*** Opening Available data ***
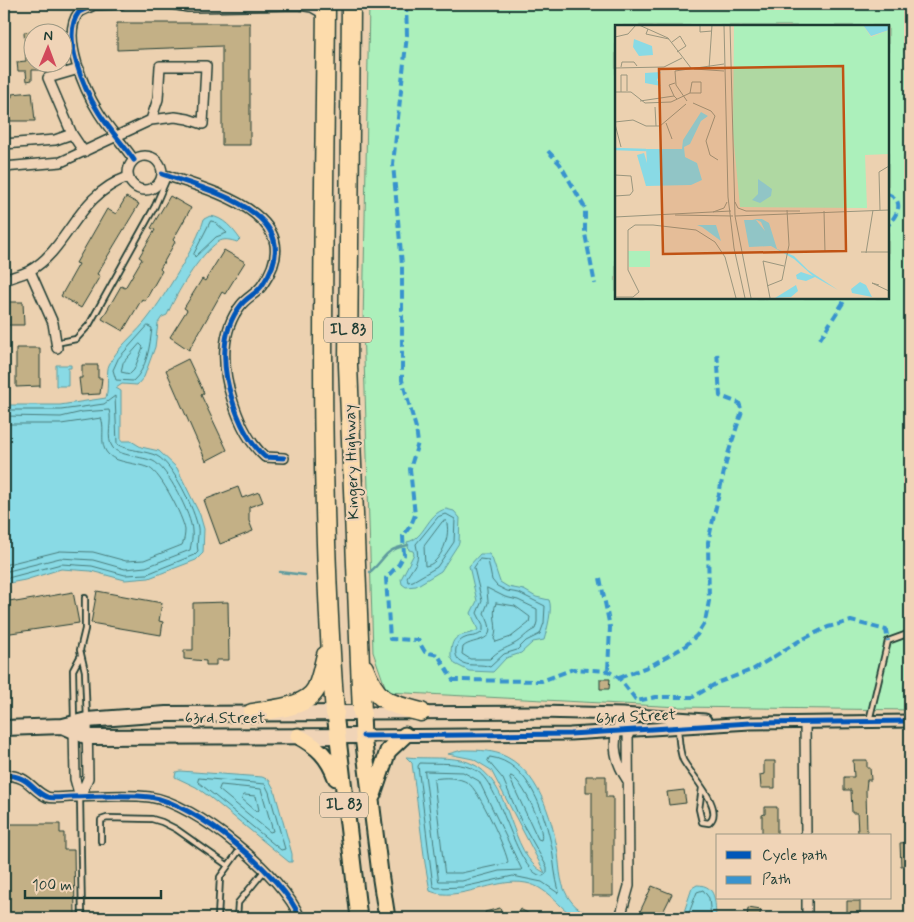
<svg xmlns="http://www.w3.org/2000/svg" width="914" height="922" viewBox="0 0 914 922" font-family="Mynerve,sans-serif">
<rect width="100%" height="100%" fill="#ecd1b0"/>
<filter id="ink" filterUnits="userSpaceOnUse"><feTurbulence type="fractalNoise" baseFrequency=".02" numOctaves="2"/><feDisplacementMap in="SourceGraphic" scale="10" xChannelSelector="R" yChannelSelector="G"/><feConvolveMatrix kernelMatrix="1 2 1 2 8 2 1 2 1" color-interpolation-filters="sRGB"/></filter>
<g filter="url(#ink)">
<path fill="#acf0bb" stroke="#669678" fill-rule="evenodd" d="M369,4H910V710L680,707L387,692L373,652L363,325ZM616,26H888V298H616Z"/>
<path fill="#89dae5" stroke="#5f9b9e" d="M210,216C223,217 233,229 240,239L237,242C231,240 224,238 218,242C199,255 176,294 167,315L162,317L158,323L155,347L144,377L137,385L122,384L116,388L121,391V441H131L141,447L159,451L177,468L200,515L204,529L203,553L196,560L149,578L125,580L91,571L61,569L25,580L4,584V405H60L106,398C109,386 106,371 109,365C117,348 132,337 144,323C160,304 198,243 204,219Z
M56,365H71V368H68V386H56Z
M446,509L454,511L460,518L459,543L441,571L416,586L406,587L402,584L401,579L414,554L413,551L409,550L407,542C425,539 427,513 446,509Z
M480,554H489L492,558L500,582L508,587L524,590L536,597L549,600C553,608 547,630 544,640L533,642L521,653L506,658L493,672L469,671L455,664L451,657C450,630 464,638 478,630L471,613L477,601L469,566Z
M462,750C475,750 489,750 500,754C538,768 552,818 558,853C560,870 560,888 571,901C577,909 587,914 596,918C591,918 585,919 580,918C563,915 550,887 526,883C495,877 458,903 430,891L425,863L412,763L406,757C424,759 452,756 468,762C514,778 507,855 545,873L491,770L473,759L448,754Z
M180,771L262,777L269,780L274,789L292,854V862H289L211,798L196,787L175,777L176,772Z
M697,885C717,885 715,903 716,918H682L692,888Z"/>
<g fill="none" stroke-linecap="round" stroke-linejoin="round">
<path stroke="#497c7b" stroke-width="1" d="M211,221L215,222L227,233L216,237L195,257L194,254Z
M148,326L152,328C150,345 147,369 133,381L116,380L113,370L118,359Z
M140,344L143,347L134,370L130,374L121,372L123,363Z
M4,410H61L104,404L115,396L117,444C124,450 148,451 157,456C173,464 195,510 198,528C199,535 196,543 198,551L194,555L147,574L125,575L92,566L61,564L4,579
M4,416L61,417L82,412L109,410C113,421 105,438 113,448C118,455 143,457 153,461C167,467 192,516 192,531C193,537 191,544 190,550L146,567L125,569L93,560L60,558L4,572
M4,424H61L101,418C106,430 98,445 109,455C117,463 138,463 149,468C161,473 183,517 185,530C185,535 184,541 182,545L144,560L126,561L93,552L60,551L4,565
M446,514L455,519L454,542L437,567L413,581L408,582L407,577C416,563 420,561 416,544L438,517Z
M446,521C452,533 441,565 425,566L424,546L442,522Z
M480,559L488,560L492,580L497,586L507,591L519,593L545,606L544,623L540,634L526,641L517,650L504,654L490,667C481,663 472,667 463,663C452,658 454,642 465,638C472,635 477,638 483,631V625L477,613L482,601L474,568Z
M487,588L505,597L518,600L537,609V622L535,629C526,633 522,640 514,644C505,649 498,650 490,659H470L462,654L463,647C474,637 502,645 484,613L488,603Z
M496,603L515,606L530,617L529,623L511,637L496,642L494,639C499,626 491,616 496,603Z
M490,757C530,762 545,815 552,848C554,863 555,877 559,891L558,893L542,882L513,876L463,887L436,888L433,886L418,766L420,763C438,764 461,761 477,771C503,788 516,874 543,876L547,873V867L521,821L503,779L488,761Z
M425,771L463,772L479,781L522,870L499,871L462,881H439Z
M511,776C522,779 546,830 541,840L538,839L510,779Z
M199,778L265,784L269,792L285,849L281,850L198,782Z
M434,779C444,777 459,777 468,783C478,788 508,853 508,863L461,873H445Z
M221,785L261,789L273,831L270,832L219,790Z
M244,795L256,796L259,810L256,811L242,799Z
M687,918L697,892L703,890L709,898L711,918"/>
<path stroke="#5f9b9e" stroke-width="2.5" d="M280,572L305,575
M370,572C388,557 381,551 408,545"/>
</g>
<path fill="#c3b086" stroke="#1f3d34" d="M117,23H250V145H222V46L117,50Z
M31,31L32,62H41L42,70H32V80L27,81L26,71H18L17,62L26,61L24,32Z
M32,92L35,121H4V98L12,97V94Z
M170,196L191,208L173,240L175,242L160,269L162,271L145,301L142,299L123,331L102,319L121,286L125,288L142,259L139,257L155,230L151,228Z
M126,197L139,204L97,274L100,276L81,308L61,296L79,264L76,263L107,209L116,214Z
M224,250L245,262L225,294L222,292L189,350L170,337L187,310L184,308L202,279L205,281Z
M4,302H23L24,325H4Z
M16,348H40V386L16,387Z
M188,359L204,393L201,395L227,450L206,461L166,370Z
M82,365H98V378H102L100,394L81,395L79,378H82Z
M238,487L242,498L259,492L263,502L249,507V521L253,531L220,544L204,500Z
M97,591L162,603L159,621L163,622L161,635L91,623Z
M73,592L79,623L4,634V602L15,600L16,602Z
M228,602L229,660H216V665H206V661L184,659V650H193V603Z
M600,679H610L609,689H600Z
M853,760H867V768H870L871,780H867L866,790L867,833H858L857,813H852L851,790H844V777H854Z
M764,761H775V788H761L760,775L764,774Z
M586,776H606V797H613V896H592V792H586Z
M684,790L686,803L669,805L667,792Z
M765,807H777V836H762V815L765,814Z
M4,824H60V833H64V850H74L75,918H4Z
M910,842V865L901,866L900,843Z
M652,886L672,894L660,918H637Z
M847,901H860V918H847Z
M500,908L503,918H486L485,912Z
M748,908L761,910L759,918H747Z
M520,909L537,918H515Z"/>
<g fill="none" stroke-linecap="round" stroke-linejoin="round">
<defs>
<path id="service" d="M62,35L72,34
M61,62L65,73
M56,343L76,339L89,325L155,206L168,176
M85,598V629L80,650L85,671L87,719
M869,721L888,641L910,633
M74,722L73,670L80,657
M678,729C679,739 679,750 683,760C690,774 726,809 709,823L702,822L699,809L702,788
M80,797L82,918
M101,841V820L107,818L152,819L162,822L176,829L227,865
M218,918L220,877L241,848
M237,918L238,903L265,870"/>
<path id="minor" d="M121,4L94,5L79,12C60,36 85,91 99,113C109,129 123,144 134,160
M172,4L188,7L299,5L312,7L326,15
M72,134L48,78L79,69
M4,144L55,140L72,134L84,152
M128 173a17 17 0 1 1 34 0a17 17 0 1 1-34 0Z
M4,167L61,162L151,120L175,117L188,119L203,124L206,66H160L158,99L151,120
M162,174C208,190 311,214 263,284C258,293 247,297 241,305C220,331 222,368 232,399C238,419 248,442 265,457L284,458
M30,271L53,323L57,348
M4,280C12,277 21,275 29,271C70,248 75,196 128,177
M622,714C612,740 612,757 628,781
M805,722L806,836
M74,728L75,779L80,797
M4,775C31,776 29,789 47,797C53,799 63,797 70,797C96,797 124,794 150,797C195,803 284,876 300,918
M80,797L88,778L87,720
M807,898V918
M620,918L629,886L628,730L622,714"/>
<path id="tertiary" d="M362,713L539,712L622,714L705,720
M363,736L570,734L750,723L910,721"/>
<path id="secondary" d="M63,726L88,737L363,736
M4,728L63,726L87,720L166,714L362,713"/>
<path id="trunk" d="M335,713L359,918
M362,713L363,736L380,873L387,918
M298,736C318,747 328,756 336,778
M373,795L388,751L405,735"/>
<path id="motorway" d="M326,4C324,240 317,477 335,713
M351,4L348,365L362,713
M364,668C377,702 387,703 421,712
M252,713C271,709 306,708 316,689C321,679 323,666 326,655"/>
</defs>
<use href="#service" stroke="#1f3d34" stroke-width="8"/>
<use href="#minor" stroke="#1f3d34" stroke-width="12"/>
<use href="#tertiary" stroke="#1f3d34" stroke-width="15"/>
<use href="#secondary" stroke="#1f3d34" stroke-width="18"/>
<use href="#trunk" stroke="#1f3d34" stroke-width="19"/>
<use href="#motorway" stroke="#1f3d34" stroke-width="21"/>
<use href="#service" stroke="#f0d4b7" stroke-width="4.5"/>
<use href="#minor" stroke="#f0d4b7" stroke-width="9"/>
<use href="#tertiary" stroke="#f0d4b7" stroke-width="11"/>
<use href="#secondary" stroke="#f0d4b7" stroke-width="14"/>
<use href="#trunk" stroke="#fddcac" stroke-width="15"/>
<use href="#motorway" stroke="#fddcac" stroke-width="18"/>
<path stroke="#3993ce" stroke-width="4" stroke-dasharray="8 4" stroke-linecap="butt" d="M406,4L407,35L393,164L402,265V380L416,428L418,443L410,469L415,515L411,525L403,536L404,555L399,564L386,578L390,639L418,640L425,652L438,655L453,680L542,681L573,669L608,671L619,678L637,701L656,697H693L717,683L754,669L799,641L828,627L851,621L886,630L888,641
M548,151L560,164L585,208V234L595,284
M888,194C905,201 898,214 888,225
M820,339L846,298
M600,578L610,627L608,671
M619,678L652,665L684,647L697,635L705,622L709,601L708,542L728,454L742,411L739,403L720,396L717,351"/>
<defs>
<path id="cycleway" d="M121,4L94,5L79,12C60,36 85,91 99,113C109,129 123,144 134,160
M162,174C208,190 311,214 263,284C258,293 247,297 241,305C220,331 222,368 232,399C238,419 248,442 265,457L284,458
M363,736L570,734L750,723L910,721
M4,775C31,776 29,789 47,797C53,799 63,797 70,797C96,797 124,794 150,797C195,803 284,876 300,918"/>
</defs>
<use href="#cycleway" stroke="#f0d4b7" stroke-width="8"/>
<use href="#cycleway" stroke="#0057b8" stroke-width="5"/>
</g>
</g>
<g text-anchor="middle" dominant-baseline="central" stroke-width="4.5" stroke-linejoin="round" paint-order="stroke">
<g fill="#f0d4b7" stroke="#5e6a5b" stroke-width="1">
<rect x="324" y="317.5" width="48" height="25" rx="4"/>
<rect x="320" y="792.5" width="48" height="25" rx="4"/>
</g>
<g font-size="15" font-weight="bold" fill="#1f3d34">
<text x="348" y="330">IL 83</text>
<text x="344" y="805">IL 83</text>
</g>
<g font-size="16" fill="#1f3d34" stroke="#f0d4b7">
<text transform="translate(352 462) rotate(-92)">Kingery Highway</text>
<text transform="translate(636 717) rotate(-3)">63rd Street</text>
<text x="225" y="718">63rd Street</text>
</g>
</g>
<g transform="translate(615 25)">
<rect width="274" height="274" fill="#ecd1b0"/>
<path d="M119,0H248L256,12L274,5V129L250,130L252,183L125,182L118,108ZM13,226H35V242H14Z" fill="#acf0bb"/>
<path d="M248,0H274V5L256,11ZM19,14L37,21L38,30L24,31L18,22ZM46,47L42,55L46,61L30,58V48ZM86,87L93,91L86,96L75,119L69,122L70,132L82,138L87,155L76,160L31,161L22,130L29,128L32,138L31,124H67L68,115ZM143,154L157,164L156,171L145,178L137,175L143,169ZM137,194H147L154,198L162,224L179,231L193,245L223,265L200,252L191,256L182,254L181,250L186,247L198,251L179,234L156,221L134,222L129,195H141L150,206L146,197L142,195ZM82,200H101L106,216L87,202ZM245,257L251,260L257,272L237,268L236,264ZM181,260L183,266L176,272L160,273Z" fill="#89dae5"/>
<path fill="none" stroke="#89dae5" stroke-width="2.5" d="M0,124L31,125"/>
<path fill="none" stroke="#9a967e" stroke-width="1" d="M24,0L53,13L76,43M85,0V7L97,6M109,0L113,172L119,223L130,273M115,0L120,191L136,273M33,4L31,9L54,14M0,12L13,9L21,0M57,17L65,11L71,21L62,27M6,42L7,37H19L22,41M0,43L49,42L67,33M79,44L109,46M94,44L97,0M0,67H16L30,78L56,77L75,68H86V57H77L75,68M6,67V50H12V66M59,71L54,60L60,58M25,76L59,71L62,74M72,76L61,60L60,46L109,39M78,78L96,86L100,91L91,116L95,130L103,135M40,82L41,101M0,97L18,95L31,101H45L71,79M51,98L57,114M0,99L6,122M0,150L16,151L18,166L15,170L0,171M120,177L123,183L131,186M265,185L264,147L274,141M131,186H185M209,186L210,227M98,187L109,183L112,177M60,190L118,191M120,191L274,185M0,192L116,186M246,227H274M251,228L258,185M264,260L257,258L274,266M152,261L167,255L174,220L172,185M0,272H18L24,267L13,245V205L20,200H38L81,205L100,217L110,232L121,273M155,273L148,236L169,241"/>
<path fill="#c05314" fill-opacity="0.15" stroke="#c05314" stroke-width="2.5" d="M228,41L231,226L48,229L44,44Z"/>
<rect width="274" height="274" fill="none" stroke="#1f3d34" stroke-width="2.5"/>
</g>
<rect width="914" height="922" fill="none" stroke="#f0d4b7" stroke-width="20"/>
<rect x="10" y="10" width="894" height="902" fill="none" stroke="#1f3d34" stroke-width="2" filter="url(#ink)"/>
<rect x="716" y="834" width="175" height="65" fill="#f0d4b7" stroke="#9c9883"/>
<rect x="726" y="851" width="25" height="8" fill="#0057b8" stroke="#9c9883"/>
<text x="762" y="860" font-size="15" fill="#1f3d34">Cycle path</text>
<rect x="726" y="876" width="25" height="8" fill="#3993ce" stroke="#9c9883"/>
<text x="762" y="884" font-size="15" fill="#1f3d34">Path</text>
<g transform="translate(48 48) rotate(1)"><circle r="24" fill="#f0d4b7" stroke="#9c9883"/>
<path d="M0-4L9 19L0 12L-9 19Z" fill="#d1495b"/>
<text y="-8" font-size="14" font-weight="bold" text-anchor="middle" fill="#1f3d34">N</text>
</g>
<path d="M25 890v8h136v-8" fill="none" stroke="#1f3d34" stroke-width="2.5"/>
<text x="32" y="890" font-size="15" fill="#1f3d34" stroke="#f0d4b7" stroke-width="4" paint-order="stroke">100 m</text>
</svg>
*** Closing Available data ***
> [Instructions to follow]
In the listing above, how many lines hold the word "bold"? Give the number and nothing more.

> [Response box]
2